Equal Means Equal is a documentary by Kamala Lopez that analyzes where American women find themselves in terms of issues like the wage gap, discrimination in the workplace, and rape culture, while also looking at how the present law is working, or not working, to solve these problems.
Lopez, an American director, actress, and activist, was inspired to uncover the shortcomings of America’s legal system in regards to civil rights for women after conducting research in preparation for her film A Single Woman, which tells the story of America’s first Congresswoman, Jeanette Rankin.
The documentary follows Lopez as she interviews professionals, victims, and activists alike, gathering an inside perspective on the unfortunate current state of women’s rights in the United States. The film also explores and reveals the social and legal ramifications left behind by a Constitution that neglected to include women.
During the Prohibition era, a potentially revolutionary piece of legislation known as the Equal Rights Amendment (ERA) was drafted to rectify this constitutional shortcoming.
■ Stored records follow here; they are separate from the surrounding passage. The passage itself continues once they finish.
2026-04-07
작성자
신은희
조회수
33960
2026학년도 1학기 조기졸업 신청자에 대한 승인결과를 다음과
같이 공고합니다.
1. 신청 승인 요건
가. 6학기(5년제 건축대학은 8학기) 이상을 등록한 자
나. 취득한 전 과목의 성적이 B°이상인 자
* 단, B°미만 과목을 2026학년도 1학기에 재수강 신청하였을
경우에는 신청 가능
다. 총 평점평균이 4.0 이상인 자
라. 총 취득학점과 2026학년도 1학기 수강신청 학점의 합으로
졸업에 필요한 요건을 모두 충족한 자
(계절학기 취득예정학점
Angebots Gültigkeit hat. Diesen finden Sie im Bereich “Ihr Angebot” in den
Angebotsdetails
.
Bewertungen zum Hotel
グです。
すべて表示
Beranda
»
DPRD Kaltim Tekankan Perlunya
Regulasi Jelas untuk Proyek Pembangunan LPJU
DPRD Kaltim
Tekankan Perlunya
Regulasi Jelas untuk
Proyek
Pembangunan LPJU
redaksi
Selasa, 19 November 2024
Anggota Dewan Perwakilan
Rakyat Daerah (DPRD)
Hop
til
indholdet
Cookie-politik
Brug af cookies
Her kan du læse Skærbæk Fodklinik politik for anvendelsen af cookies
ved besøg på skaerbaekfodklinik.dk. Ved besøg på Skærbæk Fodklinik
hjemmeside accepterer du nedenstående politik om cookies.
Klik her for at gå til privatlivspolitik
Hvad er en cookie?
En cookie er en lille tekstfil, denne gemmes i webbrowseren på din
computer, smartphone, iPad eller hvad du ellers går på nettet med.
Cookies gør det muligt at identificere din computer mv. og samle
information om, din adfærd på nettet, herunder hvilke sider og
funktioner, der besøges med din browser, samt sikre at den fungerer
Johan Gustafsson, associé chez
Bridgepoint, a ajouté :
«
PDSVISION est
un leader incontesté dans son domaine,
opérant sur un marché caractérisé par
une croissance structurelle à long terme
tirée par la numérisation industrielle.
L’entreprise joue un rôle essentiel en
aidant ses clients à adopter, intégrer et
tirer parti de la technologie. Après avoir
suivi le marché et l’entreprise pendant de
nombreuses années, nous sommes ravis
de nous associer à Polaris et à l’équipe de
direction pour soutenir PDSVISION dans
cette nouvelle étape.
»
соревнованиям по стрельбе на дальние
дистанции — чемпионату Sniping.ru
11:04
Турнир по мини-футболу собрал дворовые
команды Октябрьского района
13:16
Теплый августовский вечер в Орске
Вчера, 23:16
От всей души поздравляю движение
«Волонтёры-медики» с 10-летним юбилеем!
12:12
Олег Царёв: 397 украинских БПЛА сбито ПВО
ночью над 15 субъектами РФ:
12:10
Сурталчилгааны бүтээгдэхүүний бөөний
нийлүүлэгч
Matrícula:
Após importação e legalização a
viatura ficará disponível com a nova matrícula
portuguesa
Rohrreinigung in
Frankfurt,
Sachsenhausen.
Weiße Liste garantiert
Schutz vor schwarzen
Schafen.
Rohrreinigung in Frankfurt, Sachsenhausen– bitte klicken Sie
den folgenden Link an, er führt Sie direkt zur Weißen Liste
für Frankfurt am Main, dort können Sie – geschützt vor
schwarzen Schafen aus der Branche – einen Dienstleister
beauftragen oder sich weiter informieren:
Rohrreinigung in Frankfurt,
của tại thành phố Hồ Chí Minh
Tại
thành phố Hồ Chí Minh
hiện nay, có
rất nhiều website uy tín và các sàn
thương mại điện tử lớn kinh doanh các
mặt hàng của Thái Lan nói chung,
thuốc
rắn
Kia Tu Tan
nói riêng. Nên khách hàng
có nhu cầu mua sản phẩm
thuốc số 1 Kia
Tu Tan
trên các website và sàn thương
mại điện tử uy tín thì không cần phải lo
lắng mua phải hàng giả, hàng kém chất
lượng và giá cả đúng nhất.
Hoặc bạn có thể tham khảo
The amendment stated that civil rights could not be denied based on gender. The legislative act ultimately failed in the 1980s by a landslide when three states refused to ratify it. This event marked a major turning point in the women’s rights movement, and according to Lopez’s film, a negative one.
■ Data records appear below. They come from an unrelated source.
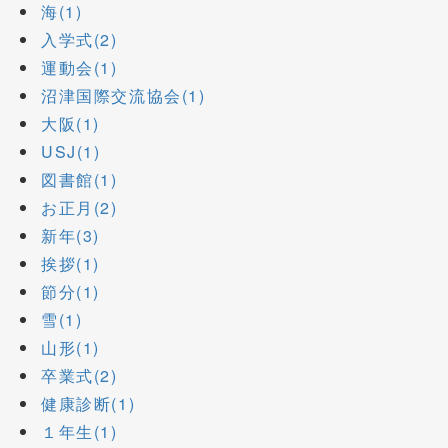
海(1)
入学式(2)
運動会(1)
沼津国際交流協会(1)
大阪(1)
USJ(1)
図書館(1)
お正月(2)
新年(3)
挨拶(1)
節分(1)
雪(1)
山形(1)
卒業式(2)
健康診断(1)
１年生(1)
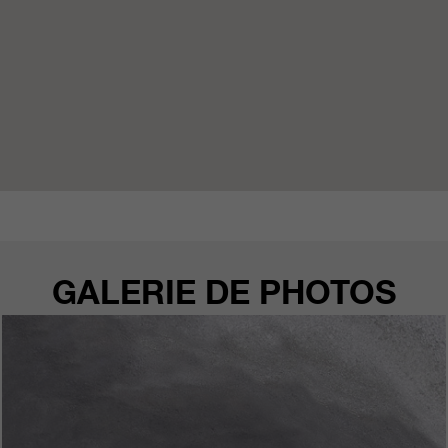
qui nous aident à améliorer nos
sites Internet / nos applications.
Ces informations sont également
transmises à nos clients /
partenaires.
GALERIE DE PHOTOS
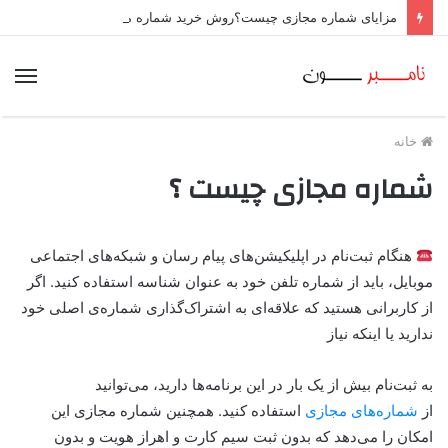
مزایای شماره مجازی چیست؟روش خرید شماره مجازی
منو
خانه
شماره مجازی چیست ؟
هنگام ثبت‌نام در اپلیکیشن‌های پیام ‌رسان و شبکه‌های اجتماعی
موبایل، باید از شماره تلفن خود به عنوان شناسه استفاده کنید. اگر
از کاربرانی هستید که علاقه‌ای به اشتراک‌گذاری شماره‌ی اصلی خود
ندارید یا اینکه نیاز
به ثبت‌نام بیش از یک بار در این برنامه‌ها دارید، می‌توانید
از
شماره‌های مجازی
استفاده کنید. همچنین شماره مجازی این
امکان را می‌دهد که بدون ثبت سیم کارت و اهراز هویت و بدون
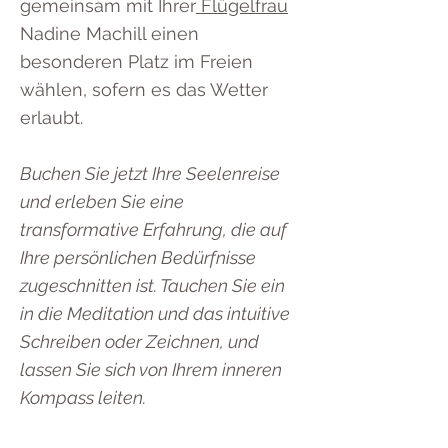
gemeinsam mit Ihrer
Flügelfrau
Nadine Machill einen
besonderen Platz im Freien
wählen, sofern es das Wetter
erlaubt.
Buchen Sie jetzt Ihre Seelenreise
und erleben Sie eine
transformative Erfahrung, die auf
Ihre persönlichen Bedürfnisse
zugeschnitten ist. Tauchen Sie ein
in die Meditation und das intuitive
Schreiben oder Zeichnen, und
lassen Sie sich von Ihrem inneren
Kompass leiten.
“Ratifying the ERA would put American women’s civil and human rights on a solid immovable foundation, impervious to the winds of political change,” Lopez explains in her director’s statement. “Equal Means Equal makes the strong argument that full legal equality for women is a solution that has the potential to truly
transform the United States and the world.”
Following the ERA’s defeat, generations of women have arguably been failed and excluded by America’s legal system and “half measures,” such as the Equal Protection Clause of the 14th Amendment, Title IX, Title VII, the Equal Pay Act, and the Pregnancy Discrimination Act.
The ringleaders and central villains of the discriminatory legislative, according to the documentary, are unfair Supreme Court justices whose rulings are supported by “legal loopholes.” Lopez also specifically blames the late Supreme Court Justice, Antonin Scalia, who argued that the equal protection clause of the 14th Amendment to the U.S. Constitution does not protect against discrimination on the basis of gender or sexual orientation.
Supporting the documentary’s claims are actual cases of women who have fallen victim to a law system riddled with loopholes, especially in regard to gender equality. One case cited was pregnant supermarket employee Reyna Garcia, whose boss forced her to lift seventy-pound boxes. The physical stress exerted resulted in a premature birth and the tragic loss of Garcia’s baby.
Another case included rape victim Leesha Gooseberry, who shot her rapist and kidnapper (a 39-year-old drug dealer) in self-defense. Gooseberry served 26 years until the USC Post Conviction Justice Project came to her rescue and successfully campaigned for her release as a victim of domestic violence.
The documentary, while highly controversial, has earned many positive reviews. Publications such as Vogue and The New York Times commend the film for opening important conversations regarding women’s places in society and in our legal system, whether or not they are being adequately represented, and reform methods to change these policies for the benefit of all genders.